But what if none of these performance modes actually worked? Not simply because the issues they purport to deal with are already well understood by the majority of the audience who generally go to see them – a case of preaching to the converted, so to speak – but also because they tend to assume that they can represent such abstract, massive things as climate change or, alternatively, bring to light the often invisible ravages and inequalities caused by petroleum extraction. Bertolt Brecht, for instance, once said that the social, monetary and environmental consequences of oil frustrate the five-act play!

Theatre’s ecological role?

If these limitations are accepted, what then should theatre’s ecological role be? And how, as critics and spectators, are we meant to engage with it? One possible way forward might be to rethink the significance of plays and performances that, on the surface at least, appear to have nothing to do with environmental catastrophe in any obvious sense. These are works that offer no message or solution to the problems that face us. Rather, they simply present the mess, and leave it up to us to draw our own conclusions, to find ways of making sense of them.

One thinks, here, for instance, of the work of Samuel Beckett (1906-1989), a playwright who, for too long, has been associated with a bleak, absurdist outlook on life, dealing with personal forms of existential crisis. However, the closer one looks at Beckett’s plays, the more it becomes obvious that they are infused with an acutely sensitive ecological consciousness. Waiting for Godot (1953), for instance, shows us a world in which only one tree remains; Endgame (1957) is located within an anonymous, post-apocalyptic landscape where food is running out and nature has ended; and Happy Days (1961) presents us with a startling image of a middle-aged woman, Winnie, buried up to her waist in a mound of earth and suffering the consequences of extreme heat.  At one point, her parasol spontaneously combust and, at one another, she complains about the loss of the ozone layer. Happy Days, like so much of Beckett’s early work, is haunted by the future ghost of global warming, as the most recent production of the play with Maxine Peake at the Royal Exchange Theatre in Manchester (2018) makes so abundantly  clear, with its plastic ridden set and blazing light bulbs – what Beckett referred to ‘as hellish half light’.

It has been de rigeur amongst theatre specialists to see Beckett’s dead and depopulated landscapes as making visible the anxieties of a nuclear generation. But it should not be forgotten that Beckett’s plays were also contemporaneous with the publication of Rachel Carson’s Silent Spring (1962), the ‘great acceleration’ in fossil fuel consumption after 1945, and the coming into being of an age of oil spills, acid rain, plastics, industrial farming and ocean acidification. Beckett, of course, was not immune from his time, and it is worthy of note that he conceived of the character of Winnie as a bird with oil on its feather, tragically stranded, defeated by pollution.
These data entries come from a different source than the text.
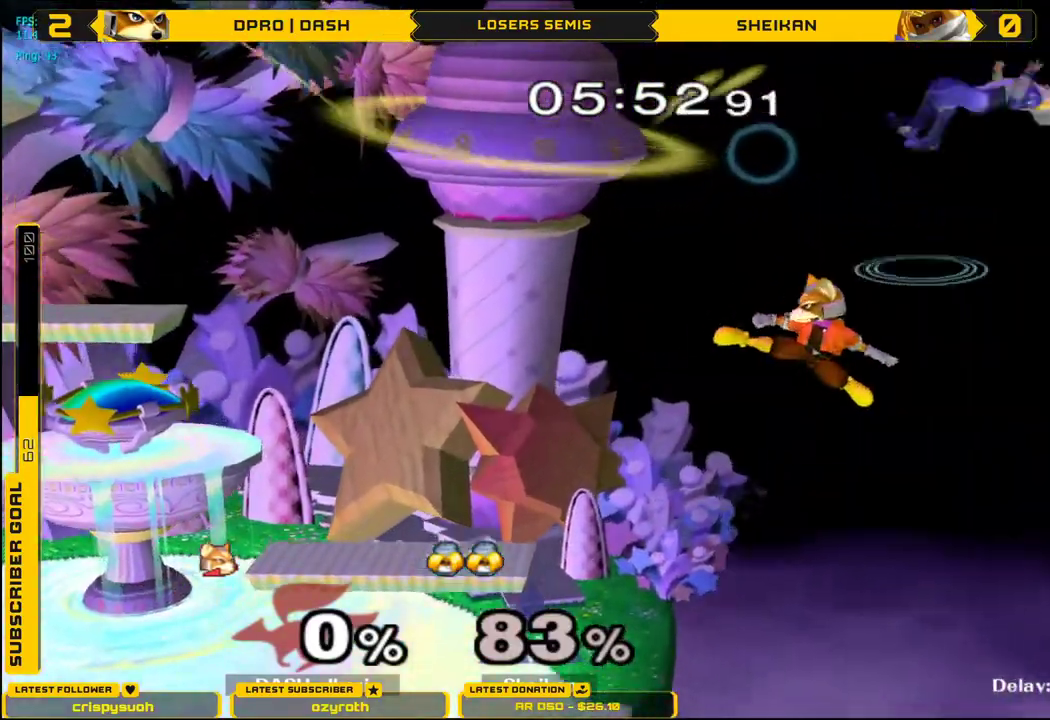
{"buttons": [], "left_stick": "left", "right_stick": "center", "events": [[200, "X", "up"], [234, "left_stick", "left"]]}
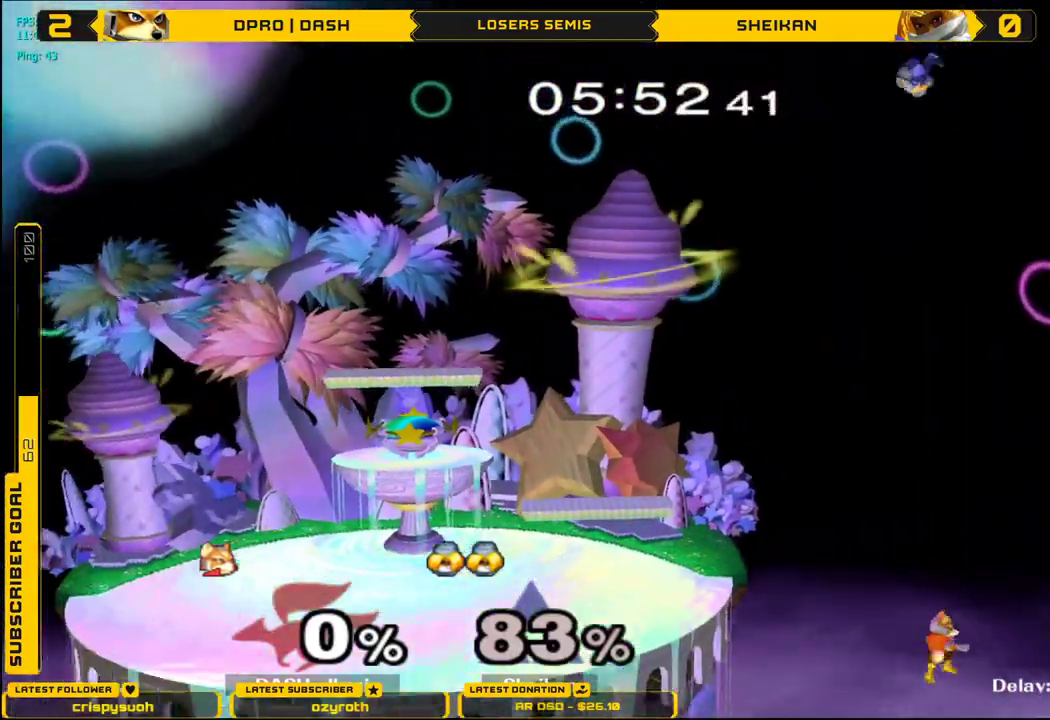
{"buttons": ["B", "X"], "left_stick": "up-left", "right_stick": "center", "events": [[16, "X", "down"], [83, "X", "up"], [133, "X", "down"], [316, "left_stick", "up-left"], [367, "B", "down"]]}
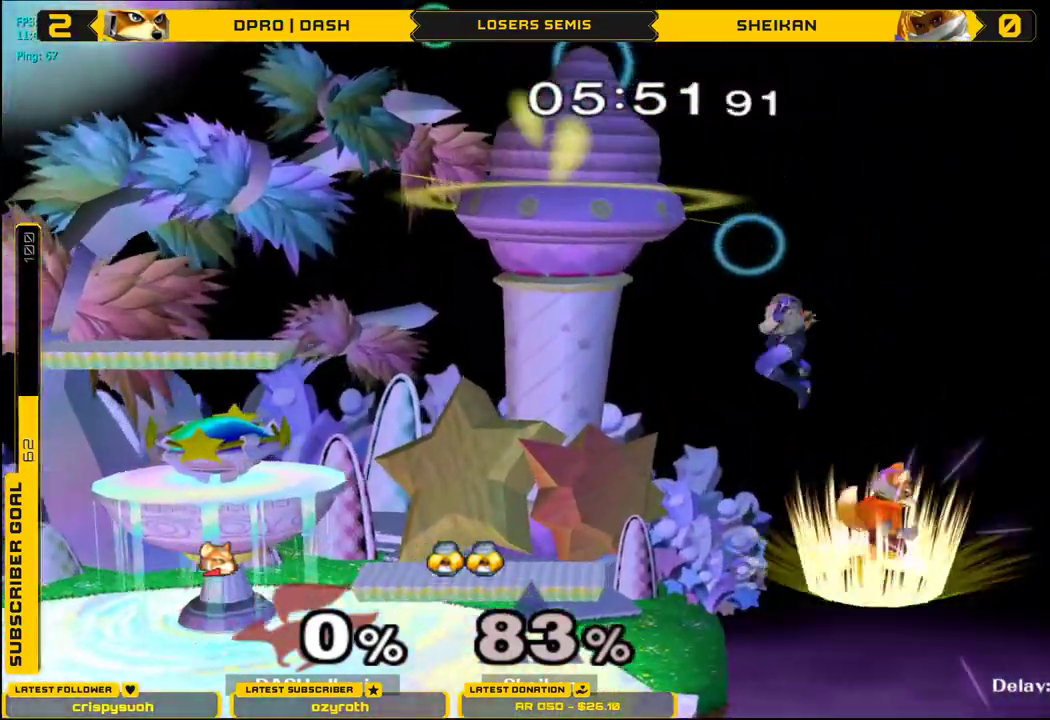
{"buttons": ["X"], "left_stick": "left", "right_stick": "center", "events": [[67, "left_stick", "left"], [400, "B", "up"], [417, "X", "up"], [467, "X", "down"]]}
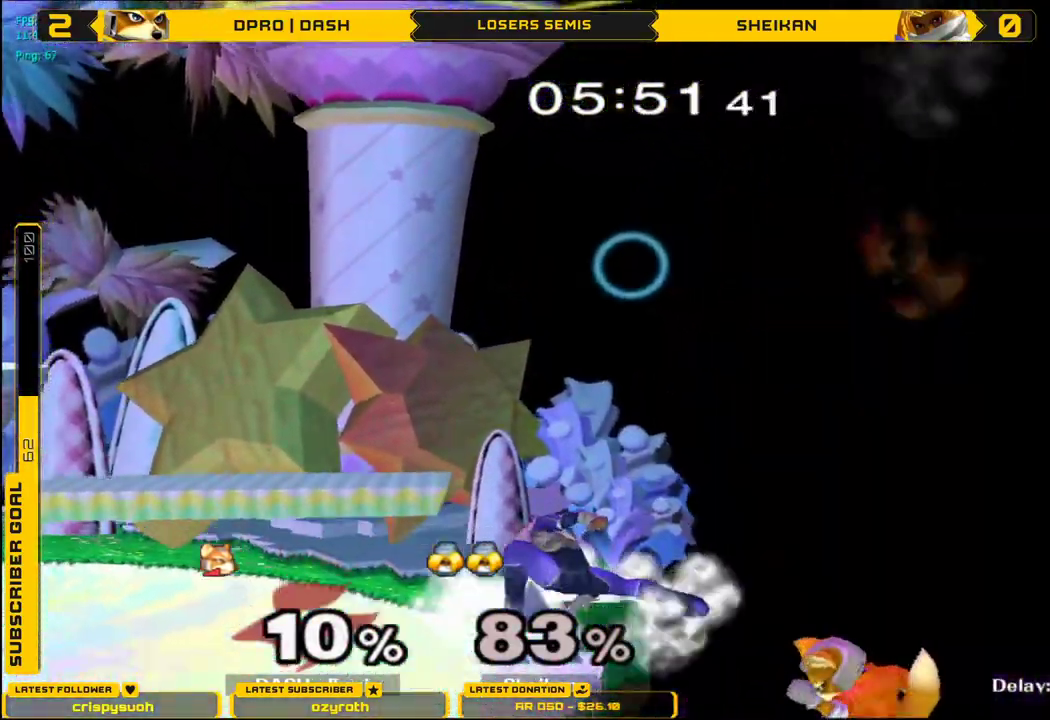
{"buttons": ["B", "X"], "left_stick": "up-left", "right_stick": "center", "events": [[150, "B", "down"], [166, "left_stick", "up-left"]]}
Feel the madness of our society

As opposed to the more explicit modes of representation mentioned above, Beckett’s plays retain their ecological shock value, their capacity to make us think, precisely because they refuse to tell us what they are about. By leaving his spectators in kind of no-man’s land, Becket manages not only to explain the sadness and dereliction in which we live today. More crucially, I would suggest, he allows us to feel the madness of our society, to experience in our bodies the disorientation and disbelief we experience as we witness a social and economic order that is, quite literally, unable to stop consuming itself.
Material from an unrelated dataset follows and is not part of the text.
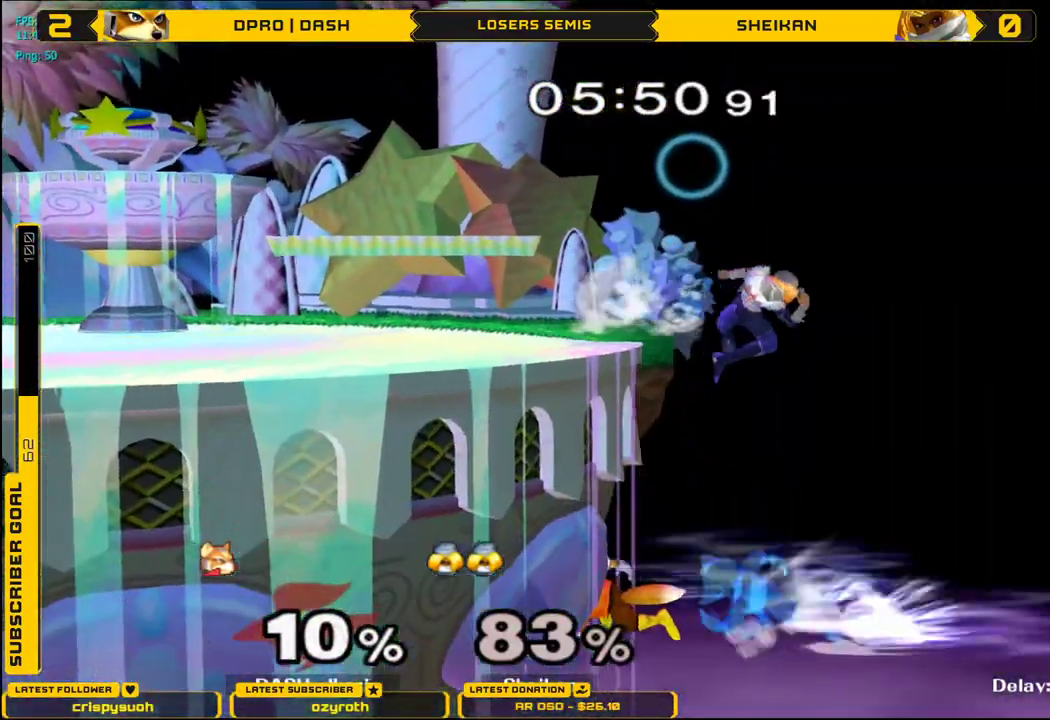
{"buttons": [], "left_stick": "center", "right_stick": "center", "events": [[150, "B", "up"], [217, "B", "down"], [317, "B", "up"], [334, "X", "up"], [450, "left_stick", "center"]]}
Beckett’s indirect or oblique approach to ecology, to what we might call living in the Anthropocene, is not only efficacious because it confronts us with what we normally repress, but also because it offers a kind of answer, albeit silently and implictly. To watch a Beckett play is to renounce our habitual ways of responding to the world. Instead of continually striving to act, Beckett invites us to slow down a little, to show some patience and to acknowledge the presence of something – an artwork – that we can neither dominate nor exploit. Beckett’s work exists as a living thing. In the same way that we don’t ask for explanation for why a tree should exist, so Beckett’s work refuses to explain itself. It is simply there for us to make sense of as we can, as we will, but always in the knowledge that our understanding is partial. The work retains its mystery and strangeness, even as it gestures towards a devastated world, an earth in ruins.

Radical strangeness and unfamiliarity

Perhaps, it is this, the radical strangeness and unfamiliarity of such works that we need to pay more attention to as ecocritics and activists. Instead then of thinking about theatre and art that deals with ecological crisis in expected ways by, more often that not, telling us what we already know, Beckett shocks us out of our complacency and taps the unconscious fears and anxieties that prevent us from living differently. By inviting us to confront our fears, Beckett, I suggest, holds out the possibility of experimenting alternative modes of existence.

Along with a whole host of ecological thinkers from Arne Naess to Donna Haraway, I do not believe that creating greener energy supplies or producing more sustainable economies is enough to prevent the ecological nightmare to come. If we are to live on a better planet, it is not nature that needs to be saved, it is, rather, that bizarre, irrational animal called the human. One way of doing this might be to pay greater attention to the ecological potential of artworks that show human subjects lost in a world that they have destroyed without knowing why they have done so. To resurrect a complex word that has been almost forgotten today, Beckett’s plays work dialectically. It is through the negative that the positive might be best attained. As such, our task is to become attuned to that negative, responding to the ‘undoing’ that Beckett discloses in a manner that is generative of a new people to come.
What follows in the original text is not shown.